If It’s Broke, Don’t Fix It
January 28th, 2013 - 12:18 pm
I’ll be honest and tell you I didn’t get past the headline on this column:
Bill Gates: My Plan to Fix The World’s Biggest Problems
But I bet millions of people were wishing it had included “bringing the Start menu back to Windows 8.”






Did the article come with a CD-ROM attached like this one?
http://www.amazon.com/Road-Ahead-Penguin-Longman-Reader/dp/1405879327/ref=sr_1_1?s=books&ie=UTF8&qid=1359403874&sr=1-1&keywords=bill+gates+the+road+ahead
Behold, the Audacity of Planning
to fix the world’s biggest problems.
How humble! And selfless!
How about fixing the problems with just Microsoft Word?

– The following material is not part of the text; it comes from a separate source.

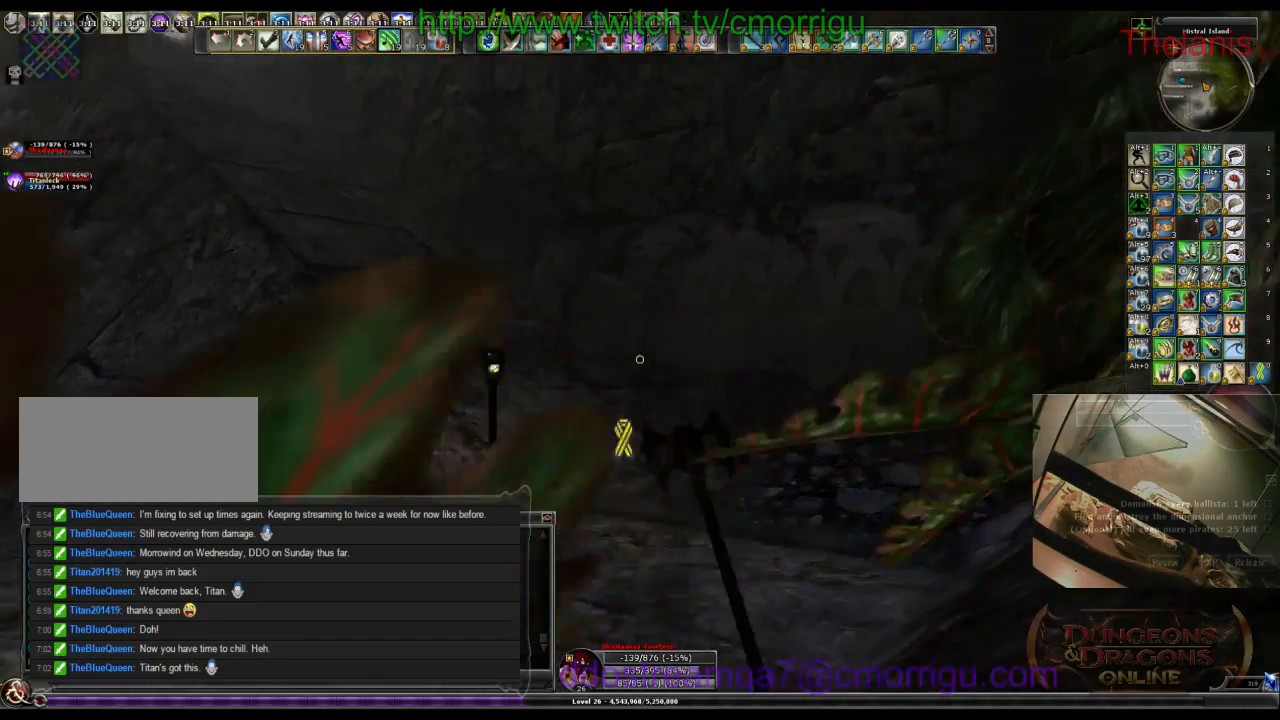
{"keys": ["w"], "events": [[100, "d", "up"]]}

We’ll move onto the bigger, worldly stuff later.
Bill is welcome to be as grandiose and ambitious as he wants, so long as he uses his own money to do it.

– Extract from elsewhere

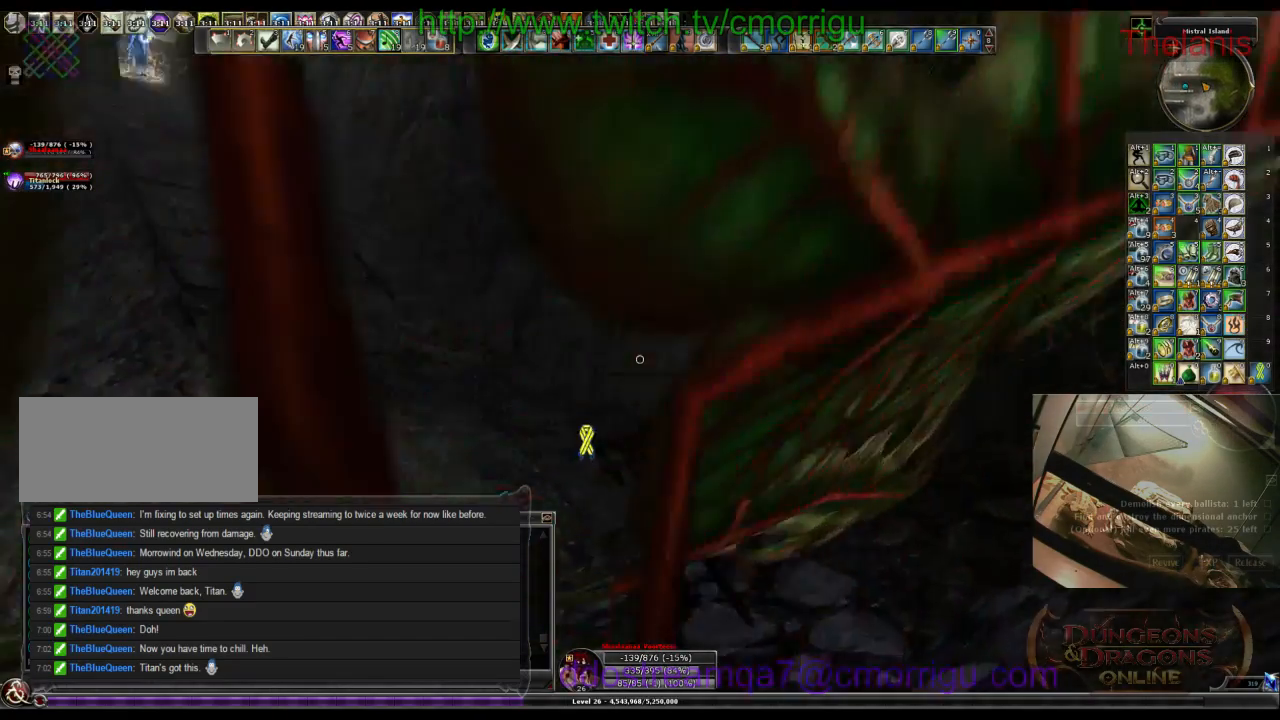
{"keys": ["w"], "events": []}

This one paragraph seemed out of place, but Bill must be reading Instapundit.
“In the U.S., we should be measuring the value being added by colleges. Currently, college rankings are focused on inputs—the scores and quality of students entering college—and on judgments and prejudices about a school’s “reputation.” Students would be better served by measures of which colleges were best preparing their graduates for the job market. They then could know where they would get the most for their tuition money.”